I
Your view suggests that God could look at Christ as being made sin and yet not treat him as being made to be sin.
I think that this comment deserves a little more than I have offered regarding its accuracy to my view.
My view is that Jesus’ entire earthly ministry to include the Cross is a part of the Atonement. On the Cross the Father looked on His Son and knew that Jesus had fulfilled the law and was laying down his life of his own accord in perfect obedience. The Father did not make Jesus to be sin, and He did not look at Jesus as if he were sin. Instead I believe that the Father looked on His Son and was pleased, for it was His will that Jesus lay down his life as a propitiation for sin.

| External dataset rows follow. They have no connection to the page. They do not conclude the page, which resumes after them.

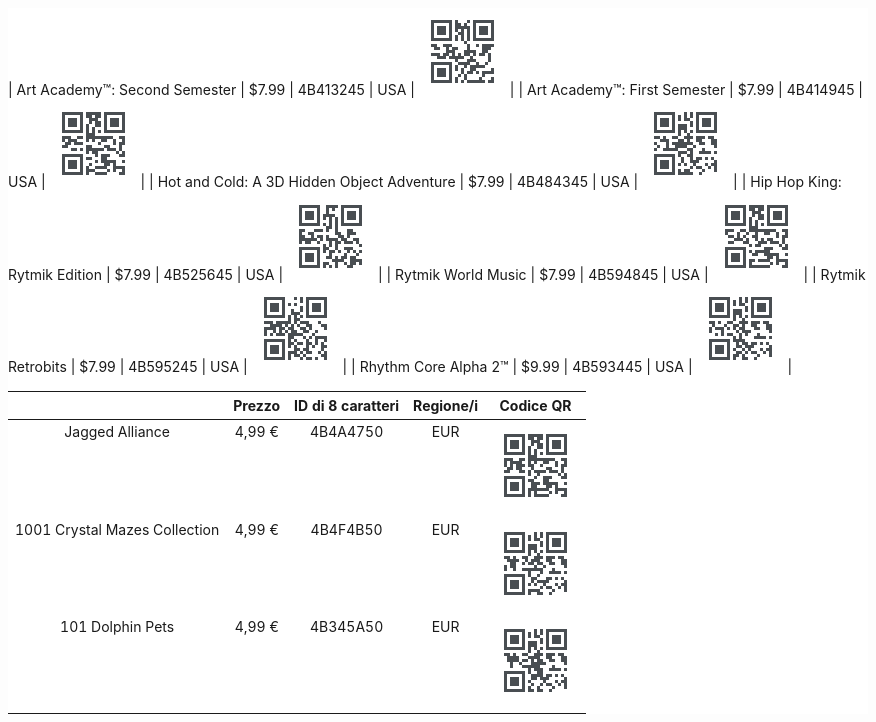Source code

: |          Art Academy™: Second Semester          | $7.99  |     4B413245      |    USA    | ![qrcode](images/qrcodes/000480044B413245.png) |
|          Art Academy™: First Semester           | $7.99  |     4B414945      |    USA    | ![qrcode](images/qrcodes/000480044B414945.png) |
|   Hot and Cold: A 3D Hidden Object Adventure    | $7.99  |     4B484345      |    USA    | ![qrcode](images/qrcodes/000480044B484345.png) |
|          Hip Hop King: Rytmik Edition           | $7.99  |     4B525645      |    USA    | ![qrcode](images/qrcodes/000480044B525645.png) |
|               Rytmik World Music                | $7.99  |     4B594845      |    USA    | ![qrcode](images/qrcodes/000480044B594845.png) |
|                Rytmik Retrobits                 | $7.99  |     4B595245      |    USA    | ![qrcode](images/qrcodes/000480044B595245.png) |
|              Rhythm Core Alpha 2™               | $9.99  |     4B593445      |    USA    | ![qrcode](images/qrcodes/000480044B593445.png) |

|                               | Prezzo | ID di 8 caratteri | Regione/i |                   Codice QR                    |
|:-----------------------------:|:------:|:-----------------:|:---------:|:----------------------------------------------:|
|        Jagged Alliance        | 4,99 € |     4B4A4750      |    EUR    | ![qrcode](images/qrcodes/000480044B4A4750.png) |
| 1001 Crystal Mazes Collection | 4,99 € |     4B4F4B50      |    EUR    | ![qrcode](images/qrcodes/000480044B4F4B50.png) |
|       101 Dolphin Pets        | 4,99 € |     4B345A50      |    EUR    | ![qrcode](images/qrcodes/000480044B345A50.png) |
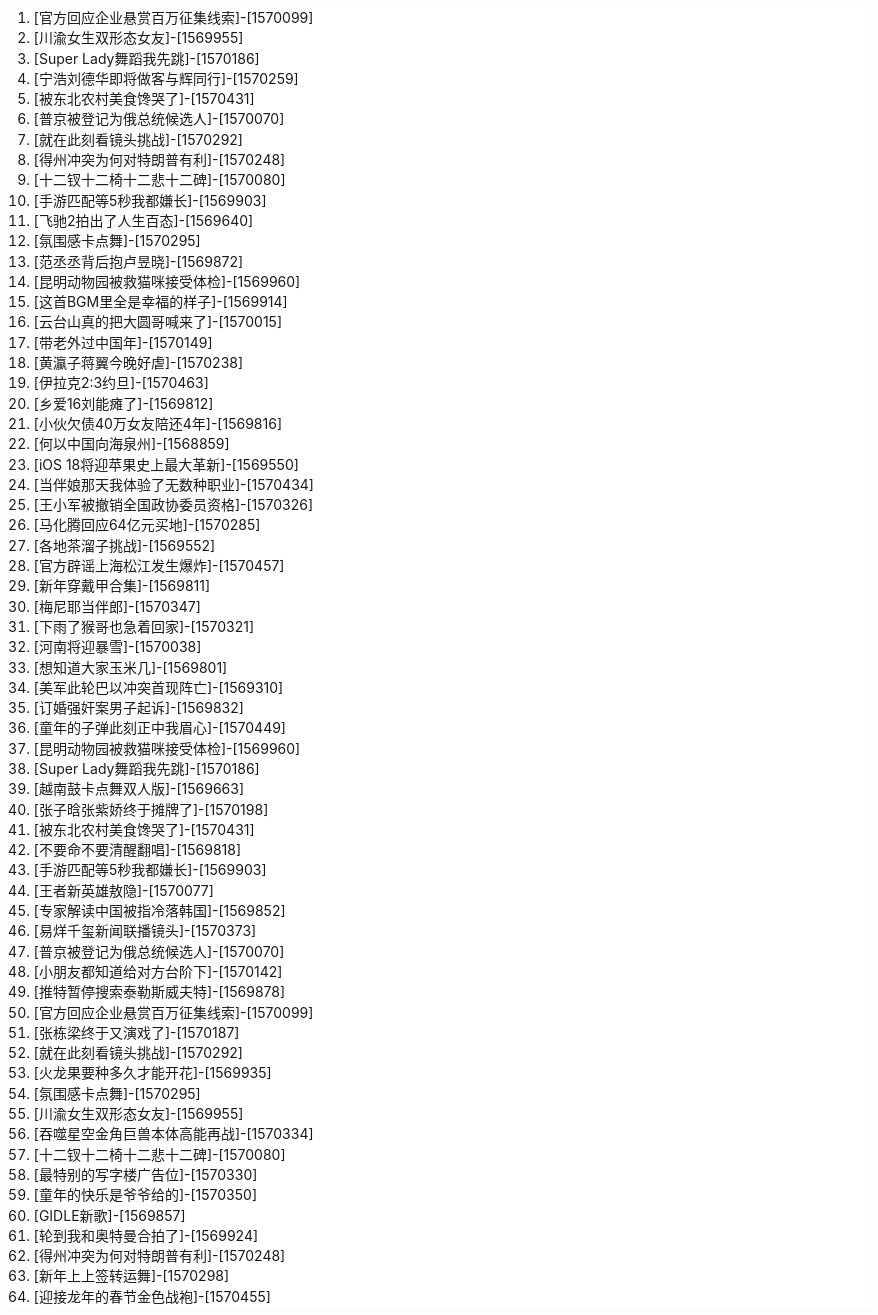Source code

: 1. [官方回应企业悬赏百万征集线索]-[1570099]
1. [川渝女生双形态女友]-[1569955]
1. [Super Lady舞蹈我先跳]-[1570186]
1. [宁浩刘德华即将做客与辉同行]-[1570259]
1. [被东北农村美食馋哭了]-[1570431]
1. [普京被登记为俄总统候选人]-[1570070]
1. [就在此刻看镜头挑战]-[1570292]
1. [得州冲突为何对特朗普有利]-[1570248]
1. [十二钗十二椅十二悲十二碑]-[1570080]
1. [手游匹配等5秒我都嫌长]-[1569903]
1. [飞驰2拍出了人生百态]-[1569640]
1. [氛围感卡点舞]-[1570295]
1. [范丞丞背后抱卢昱晓]-[1569872]
1. [昆明动物园被救猫咪接受体检]-[1569960]
1. [这首BGM里全是幸福的样子]-[1569914]
1. [云台山真的把大圆哥喊来了]-[1570015]
1. [带老外过中国年]-[1570149]
1. [黄瀛子蒋翼今晚好虐]-[1570238]
1. [伊拉克2:3约旦]-[1570463]
1. [乡爱16刘能瘫了]-[1569812]
1. [小伙欠债40万女友陪还4年]-[1569816]
1. [何以中国向海泉州]-[1568859]
1. [iOS 18将迎苹果史上最大革新]-[1569550]
1. [当伴娘那天我体验了无数种职业]-[1570434]
1. [王小军被撤销全国政协委员资格]-[1570326]
1. [马化腾回应64亿元买地]-[1570285]
1. [各地茶溜子挑战]-[1569552]
1. [官方辟谣上海松江发生爆炸]-[1570457]
1. [新年穿戴甲合集]-[1569811]
1. [梅尼耶当伴郎]-[1570347]
1. [下雨了猴哥也急着回家]-[1570321]
1. [河南将迎暴雪]-[1570038]
1. [想知道大家玉米几]-[1569801]
1. [美军此轮巴以冲突首现阵亡]-[1569310]
1. [订婚强奸案男子起诉]-[1569832]
1. [童年的子弹此刻正中我眉心]-[1570449]
1. [昆明动物园被救猫咪接受体检]-[1569960]
1. [Super Lady舞蹈我先跳]-[1570186]
1. [越南鼓卡点舞双人版]-[1569663]
1. [张子晗张紫娇终于摊牌了]-[1570198]
1. [被东北农村美食馋哭了]-[1570431]
1. [不要命不要清醒翻唱]-[1569818]
1. [手游匹配等5秒我都嫌长]-[1569903]
1. [王者新英雄敖隐]-[1570077]
1. [专家解读中国被指冷落韩国]-[1569852]
1. [易烊千玺新闻联播镜头]-[1570373]
1. [普京被登记为俄总统候选人]-[1570070]
1. [小朋友都知道给对方台阶下]-[1570142]
1. [推特暂停搜索泰勒斯威夫特]-[1569878]
1. [官方回应企业悬赏百万征集线索]-[1570099]
1. [张栋梁终于又演戏了]-[1570187]
1. [就在此刻看镜头挑战]-[1570292]
1. [火龙果要种多久才能开花]-[1569935]
1. [氛围感卡点舞]-[1570295]
1. [川渝女生双形态女友]-[1569955]
1. [吞噬星空金角巨兽本体高能再战]-[1570334]
1. [十二钗十二椅十二悲十二碑]-[1570080]
1. [最特别的写字楼广告位]-[1570330]
1. [童年的快乐是爷爷给的]-[1570350]
1. [GIDLE新歌]-[1569857]
1. [轮到我和奥特曼合拍了]-[1569924]
1. [得州冲突为何对特朗普有利]-[1570248]
1. [新年上上签转运舞]-[1570298]
1. [迎接龙年的春节金色战袍]-[1570455]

Rather than a punishment, Jesus took upon himself the consequences of our sin. What I mean by this is the Father was not
punishing His Son because He knew full well that this point in time, this suffering, is Jesus’ greatest work of obedience (punishment implies the purpose of controlling and retribution). Our punishment was propitiated on the Cross.
But what this looked like was far beyond human suffering (even the eternal suffering of man). Jesus (as God, his human nature united with his divine person) experienced his body, beaten, broken, and dying on the Cross. There is NOTHING that God could do to all of mankind as a whole that would even come close to this sacrifice. This was
for our punishment, as a propitiation
for our sins, as a substitute
for us, suffering in our stead. Jesus did not experience our punishment. He did not experience what those who will suffer in Hell experience. What He experienced was far worse because He is God.
Likewise, what the Father experienced in the act of love that was giving His only Beloved Son was a sacrifice that eternally exceeded in love the wrath that would have been poured out for our sins. It would have been this way just because God the Father gave sacrificially. But giving of Himself, giving His Son, willing that His Son suffer so that we may life…NOTHING that all of mankind could experience would ever come close to this.
So yes, I reject the idea that Jesus just took the punishment we would have experienced and we were saved. I deny that it was such a business transaction, equaling the credit and debit columns on a divine ledger. What was given cannot be expressed in terms of what we would have suffered. I believe that those I’ve opposed on this thread are severely minimalizing the Cross and the Atonement in order to puff up their version of penal substitution.